Among the issues that dealt a blow to the business was the economic downturn of 2008, which showed a drop in sales of 16.5 percent, a failure to collect on accounts receivables from customers in the hundreds of thousands, and taking on too much debt.
“The company’s largest building materials supplier, a cooperative buying group, was extending the company a line of credit that exceeded $1 million into 2013, even though the company’s ‘official’ credit limit was only $200,000,” Guyther wrote.
That year the company started enforcing credit limits, and a significant amount of working capital went to pay down that debt, Guyther wrote. “This further drastically inhibited the company’s ability to maintain adequate inventory levels, which resulted in additional sales declines in operating losses.”
Meanwhile, Martha’s Vineyard Bank accelerated loan payments and, Guyther claims that even though $4 million in property had been put up as collateral, the bank was unwilling to wait for a sale/lease back deal to be worked out. In February 2018, facing foreclosure from the bank, Hinckley’s filed for Chapter 11 bankruptcy protection. “It was not the company’s first choice to file Chapter 11 bankruptcy, but the company feared that in a foreclosure sale in February on Martha’s Vineyard, the property would have ended up selling for far less than fair value, maybe even $1 million less, which would have resulted in significantly less money being available to pay the company’s creditors,” Guyther wrote.
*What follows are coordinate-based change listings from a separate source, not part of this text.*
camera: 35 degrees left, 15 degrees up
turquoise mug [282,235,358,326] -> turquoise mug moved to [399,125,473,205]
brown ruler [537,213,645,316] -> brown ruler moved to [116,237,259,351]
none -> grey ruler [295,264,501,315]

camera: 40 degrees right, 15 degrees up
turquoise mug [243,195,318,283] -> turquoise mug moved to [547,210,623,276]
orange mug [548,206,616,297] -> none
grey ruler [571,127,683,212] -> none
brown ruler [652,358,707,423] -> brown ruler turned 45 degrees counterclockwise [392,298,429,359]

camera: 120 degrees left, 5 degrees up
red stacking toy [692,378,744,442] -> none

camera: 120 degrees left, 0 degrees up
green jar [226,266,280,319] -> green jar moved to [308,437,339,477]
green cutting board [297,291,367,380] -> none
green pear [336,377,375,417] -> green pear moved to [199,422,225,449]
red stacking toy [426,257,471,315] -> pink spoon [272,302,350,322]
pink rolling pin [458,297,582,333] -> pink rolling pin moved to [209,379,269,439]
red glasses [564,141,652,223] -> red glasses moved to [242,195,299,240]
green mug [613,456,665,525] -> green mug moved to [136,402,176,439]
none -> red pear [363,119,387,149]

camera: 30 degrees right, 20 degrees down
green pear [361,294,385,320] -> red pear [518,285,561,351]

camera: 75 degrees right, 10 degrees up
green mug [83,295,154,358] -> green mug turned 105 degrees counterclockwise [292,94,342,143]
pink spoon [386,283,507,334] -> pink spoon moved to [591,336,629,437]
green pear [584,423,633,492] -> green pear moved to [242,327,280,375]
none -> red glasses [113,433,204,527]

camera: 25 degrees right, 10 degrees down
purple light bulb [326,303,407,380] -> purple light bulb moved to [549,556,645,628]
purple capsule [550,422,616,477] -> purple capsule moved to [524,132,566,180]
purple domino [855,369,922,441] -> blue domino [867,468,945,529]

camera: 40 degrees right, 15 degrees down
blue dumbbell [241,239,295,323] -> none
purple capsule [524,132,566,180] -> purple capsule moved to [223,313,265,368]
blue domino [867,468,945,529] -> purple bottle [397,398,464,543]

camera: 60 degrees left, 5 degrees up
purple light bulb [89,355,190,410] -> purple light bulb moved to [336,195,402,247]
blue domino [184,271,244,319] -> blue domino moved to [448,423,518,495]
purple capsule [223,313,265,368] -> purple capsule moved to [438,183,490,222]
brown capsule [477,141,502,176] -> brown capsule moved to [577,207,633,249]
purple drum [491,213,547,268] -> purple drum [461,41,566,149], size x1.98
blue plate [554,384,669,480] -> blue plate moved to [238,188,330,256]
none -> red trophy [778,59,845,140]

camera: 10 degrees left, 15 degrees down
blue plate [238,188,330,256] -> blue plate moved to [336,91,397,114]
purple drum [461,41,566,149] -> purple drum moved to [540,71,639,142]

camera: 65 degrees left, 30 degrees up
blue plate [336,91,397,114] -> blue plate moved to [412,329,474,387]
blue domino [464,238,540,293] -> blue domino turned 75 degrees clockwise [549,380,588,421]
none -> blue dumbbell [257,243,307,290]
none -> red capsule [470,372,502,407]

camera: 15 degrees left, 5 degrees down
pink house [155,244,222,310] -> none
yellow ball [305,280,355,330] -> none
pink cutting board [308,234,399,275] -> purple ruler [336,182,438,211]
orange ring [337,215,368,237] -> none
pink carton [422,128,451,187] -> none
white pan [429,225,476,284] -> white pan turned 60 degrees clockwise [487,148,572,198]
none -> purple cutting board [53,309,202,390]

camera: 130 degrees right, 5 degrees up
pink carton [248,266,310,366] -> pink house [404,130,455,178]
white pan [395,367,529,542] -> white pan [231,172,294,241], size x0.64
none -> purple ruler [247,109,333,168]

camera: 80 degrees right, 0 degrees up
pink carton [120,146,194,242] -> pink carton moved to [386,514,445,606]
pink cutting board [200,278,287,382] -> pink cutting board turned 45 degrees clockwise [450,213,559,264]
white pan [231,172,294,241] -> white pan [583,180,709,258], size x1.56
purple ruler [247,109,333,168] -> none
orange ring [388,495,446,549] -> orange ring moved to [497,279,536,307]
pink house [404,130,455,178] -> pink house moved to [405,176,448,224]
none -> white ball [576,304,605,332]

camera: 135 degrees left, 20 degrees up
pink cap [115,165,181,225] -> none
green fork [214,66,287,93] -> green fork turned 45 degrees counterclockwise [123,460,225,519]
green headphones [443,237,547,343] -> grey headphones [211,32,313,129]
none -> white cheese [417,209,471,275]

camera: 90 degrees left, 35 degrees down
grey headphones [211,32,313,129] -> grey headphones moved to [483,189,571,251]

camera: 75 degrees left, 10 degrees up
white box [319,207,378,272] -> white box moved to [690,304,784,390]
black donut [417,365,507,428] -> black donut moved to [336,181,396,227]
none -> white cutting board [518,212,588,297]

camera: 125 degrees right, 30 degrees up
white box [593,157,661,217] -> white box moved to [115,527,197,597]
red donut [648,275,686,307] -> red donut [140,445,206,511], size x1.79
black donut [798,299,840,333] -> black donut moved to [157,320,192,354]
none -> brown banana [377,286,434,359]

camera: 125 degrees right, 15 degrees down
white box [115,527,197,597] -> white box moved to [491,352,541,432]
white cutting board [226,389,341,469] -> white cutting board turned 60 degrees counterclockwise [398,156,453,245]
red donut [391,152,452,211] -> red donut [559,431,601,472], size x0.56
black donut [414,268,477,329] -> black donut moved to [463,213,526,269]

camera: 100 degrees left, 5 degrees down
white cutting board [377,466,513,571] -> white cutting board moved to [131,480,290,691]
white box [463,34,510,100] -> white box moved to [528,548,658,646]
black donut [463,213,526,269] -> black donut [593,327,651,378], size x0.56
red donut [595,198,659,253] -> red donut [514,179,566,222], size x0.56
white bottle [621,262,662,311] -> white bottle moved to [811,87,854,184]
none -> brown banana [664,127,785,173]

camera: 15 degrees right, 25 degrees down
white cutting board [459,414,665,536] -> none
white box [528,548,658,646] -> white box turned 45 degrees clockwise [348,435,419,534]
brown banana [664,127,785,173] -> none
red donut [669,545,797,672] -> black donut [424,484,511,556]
C.J. Conrad, vice president of marketing for Martha’s Vineyard Bank, declined to comment. “We can’t comment without sacrificing our commitment to customer confidentiality,” she said.
In August 2018, the 1.1-acre property where Hinckley’s is located at 61 Beach was sold to a developer for $2.3 million. The developer is looking to build a Chapter 40B mixed-use development that’s getting some pushback from the town.
Robert Sawyer, who has acted as a spokesman for the development group, said Hinckley’s leased the property after the sale. “We lost a tenant,” he said. “I feel terrible for them.”
Guyther said the bank was paid, but the taxes owed “accrued significant interest and penalties,” some more than two times the original taxes. He tried to work out a deal to make a lump-sum payment for the taxes owed and come up with a monthly payment plan. “It was the company’s belief that this was the best option for everyone involved, but the IRS rejected the plan, and the case was converted to Chapter 7 on August 28th,” he wrote.
Signs on the outside of Hinckley’s Hardware announce the auction, and the doors of the building are locked. Inside, the shelves are still stocked, and a half-filled water bottle is visible on the counter.
Lassman said the store closed for good on August 28 when it went from being a Chapter 11 bankruptcy reorganization to a Chapter 7 liquidation.
Paul Saperstein Co. is running the auction, beginning at 11 am at the store and online. Bidders will be able to purchase everything from cans of paint to Andersen windows and doors to forklifts, according to the list on Saperstein’s website. A complete inventory is coming soon, according to the site.